On the 22nd of May, a group of about 60 armed Maoists attacked the site of the 900 MW hydel project of the GMR group in upper Karnali in Nepal. In a span of a little over 90 minutes, havoc was wreaked on the site. Workers – both Indian and Nepali – were attacked,  property damaged, equipment gutted. An Indian and a Nepali were admitted to hospital in serious condition. The damage caused was estimated at above 1.5 crore rupees. The damage included the complete gutting of the workers’ colony at the site.

It was in fact, the second attack on this particular site within weeks.  The same GMR site office was attacked by Maoists on the 16th of April, and the issue taken up by External Affairs Minister SM Krishna with the Maoists and Nepali Government  during his visit to Kathmandu from April 20-22.

The Maoists and Prachanda in particular, have for long now, been labelling India as evil incarnate, pitting Nepali against Nepali to serve its own regional hegemonic intentions. With the power shifts we are witnessing in Kathmandu, accusations like these are expected to get even more shrill.

To quote from an updated fact-sheet on Indo-Nepal relations:  “Today nearly two-thirds of Nepal’s foreign trade is with India and nearly 45% of Nepal’s foreign direct investment comes from India.  Nearly six million Nepali nationals work in India contributing to the growth of remittances in Nepal.  40% of Nepal’s tourists come from India and as number of Indian tourists traveling abroad grows from the current 12 million to 50 million by 2020, many more of them will include Nepal in their list of preferred destinations.  In February last year, the Air Services Agreement between our two countries have been revised and seat capacity have been increased from 6000 per week in either direction to 30000 seats per week for six metro stations in India with an additional unlimited seat capacity from another 21 cities in India.  From 30 flights per week between the two countries five years ago, the number of flights today has more than doubled.

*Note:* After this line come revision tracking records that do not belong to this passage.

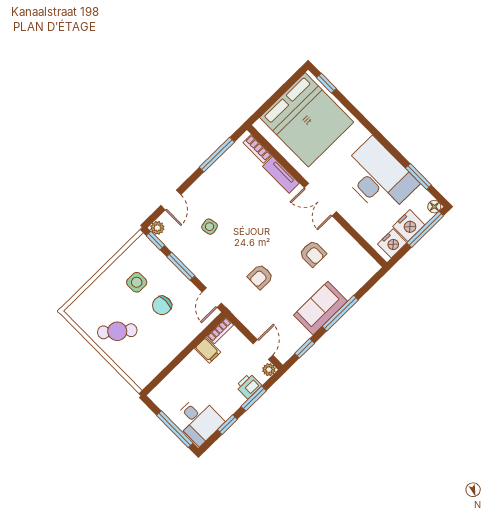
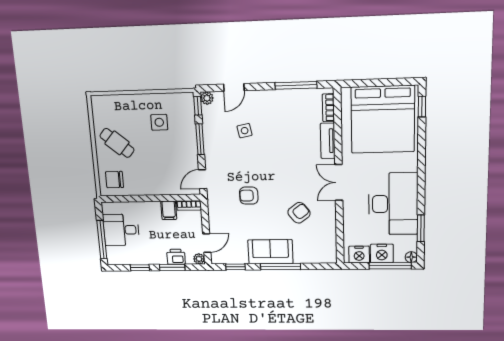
armchair: (313, 254) -> (299, 213), turned -128
chair: (162, 305) -> (115, 180), moved
desk: (199, 420) -> (121, 230), moved, turned 90

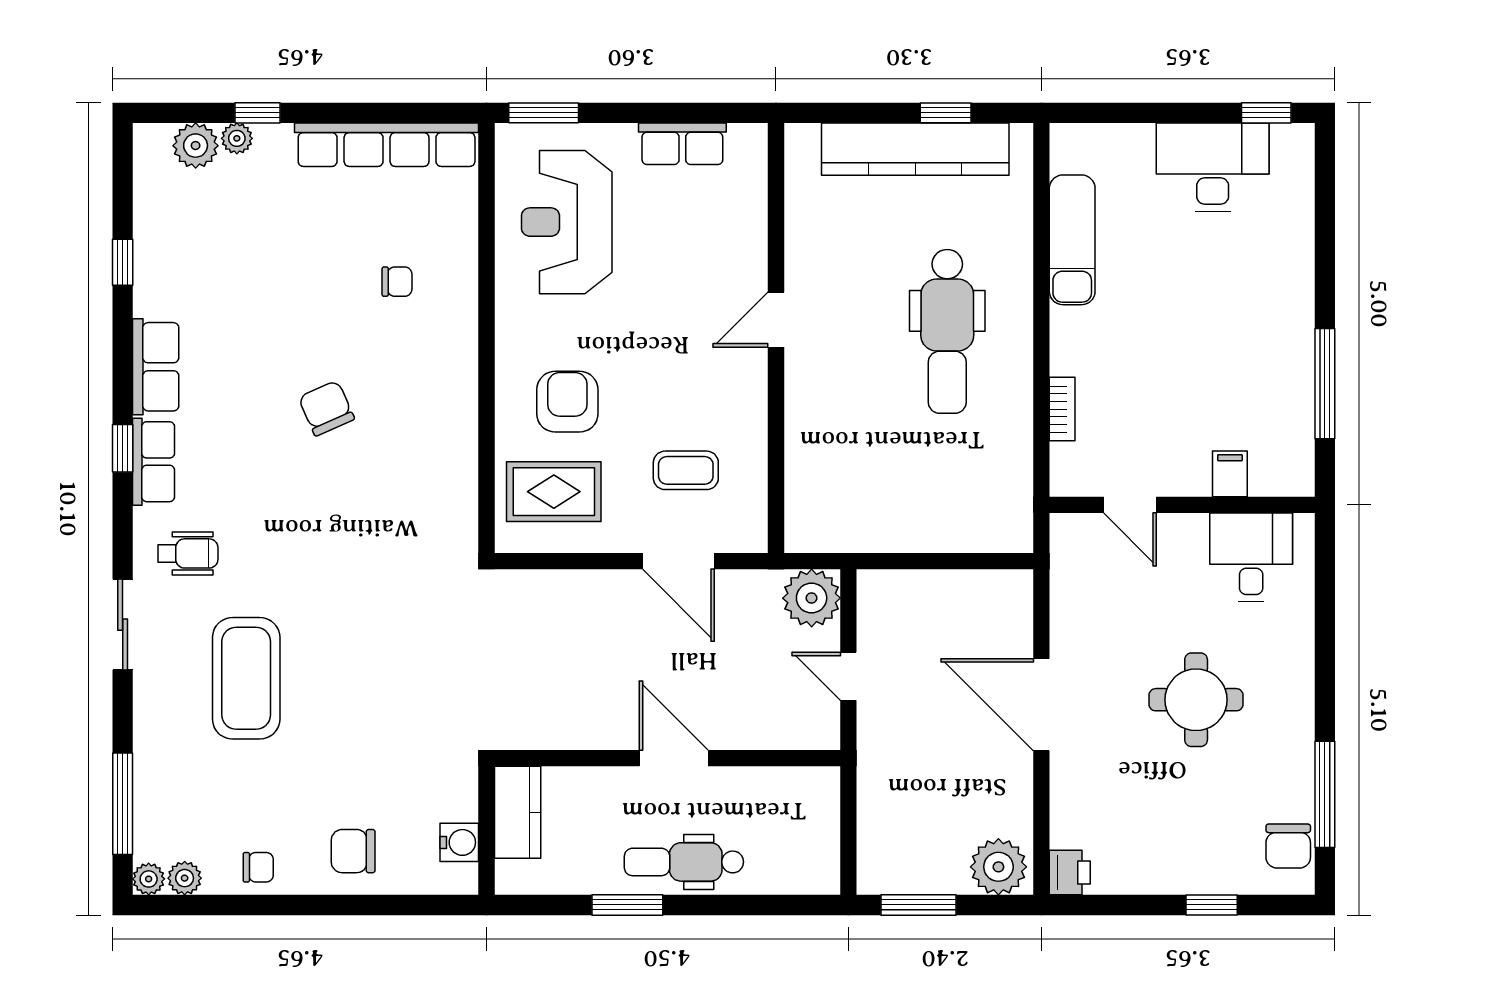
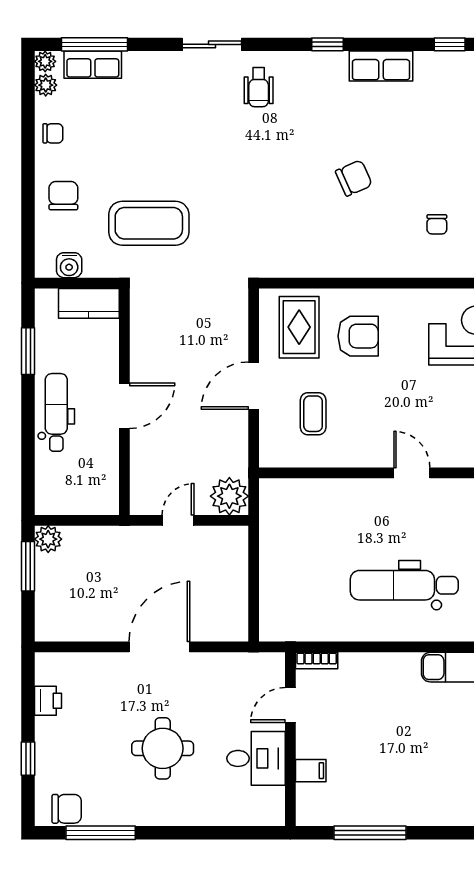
bookcase: (1062, 409) -> (317, 661), moved
row of seats: (154, 462) -> (93, 65), moved
desk: (1251, 557) -> (256, 758), moved
door: (679, 561) -> (254, 386), moved
coffee table: (246, 678) -> (149, 223), moved
chair: (1288, 846) -> (67, 809), turned 180
chair: (258, 867) -> (53, 133), turned -90
plant: (998, 867) -> (48, 539), moved, width x0.73, depth x0.73
printer: (1070, 873) -> (48, 701), moved, turned -90
window: (627, 905) -> (28, 351), moved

In the last two years, we have increased the number of scholarships for Nepali students from 800 to nearly 1800 today.  Of these, 1100 scholarships are for students studying in Nepal while the rest are for studies in India covering a range of disciplines from medicine, engineering, management, agricultural and veterinary sciences, traditional Indian systems of medicine, music and fine arts, cyber law, etc.

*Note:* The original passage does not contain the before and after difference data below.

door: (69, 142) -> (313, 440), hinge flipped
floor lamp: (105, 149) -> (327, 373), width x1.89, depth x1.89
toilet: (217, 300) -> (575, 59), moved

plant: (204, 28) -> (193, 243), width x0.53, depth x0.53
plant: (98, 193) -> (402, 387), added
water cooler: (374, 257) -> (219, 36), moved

Our economic cooperation programme has also grown rapidly.  Under the Small Development Scheme there over 380 projects either completed or currently under way at a total cost of over NRs.665 crores, covering almost all districts of Nepal.  These include schools, multiple campuses, hospitals, community centres, roads, bridges and other community infrastructure.  In addition, there are major projects on which work has begun – development of railway infrastructure at five border points along India-Nepal border, development of 1600 kilometers of road infrastructure in the Terai where Phase-I accounting for 19 roads totaling 605 kilometers has already begun; development of four Integrated Check Posts along India-Nepal border where work on two of them, Raxaul-Birgunj and Jogbani-Biratnagar has begun; the 200 bed state of the art Emergency and Trauma Centre at Bir Hospital; Manmohan Adhikari Polytechnic at Hetauda, etc.  All this brings our total assistance outlay to over NRs.50 billion.”

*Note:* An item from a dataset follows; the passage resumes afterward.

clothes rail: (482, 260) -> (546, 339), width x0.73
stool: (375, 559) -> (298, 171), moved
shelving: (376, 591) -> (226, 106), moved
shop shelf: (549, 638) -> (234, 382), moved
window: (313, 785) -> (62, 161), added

It’s an admirable relationship, fostering co-dependency and mutual interest. But if the Maoists are not actively wooed too, how long will this bonhomie last, given their march to power and their increasing proximity to Beijing? Replacing the 1950 Peace and Friendship Treaty between New Delhi and Kathmandu has topped the agenda of the Maoists for some time now, with demands for a more equitable balance of power. India’s substantial investments and engagements with and in Nepal, still pale in comparison to what the Chinese are willing, able and will be only to happy to provide to Kathmandu, in return for a similar, if not more intricately woven relationship.

South Block is well aware of the growing proximity between Prachanda and Beijing. It is time to dig deep, think out of the box, and stop talking down to Kathmandu.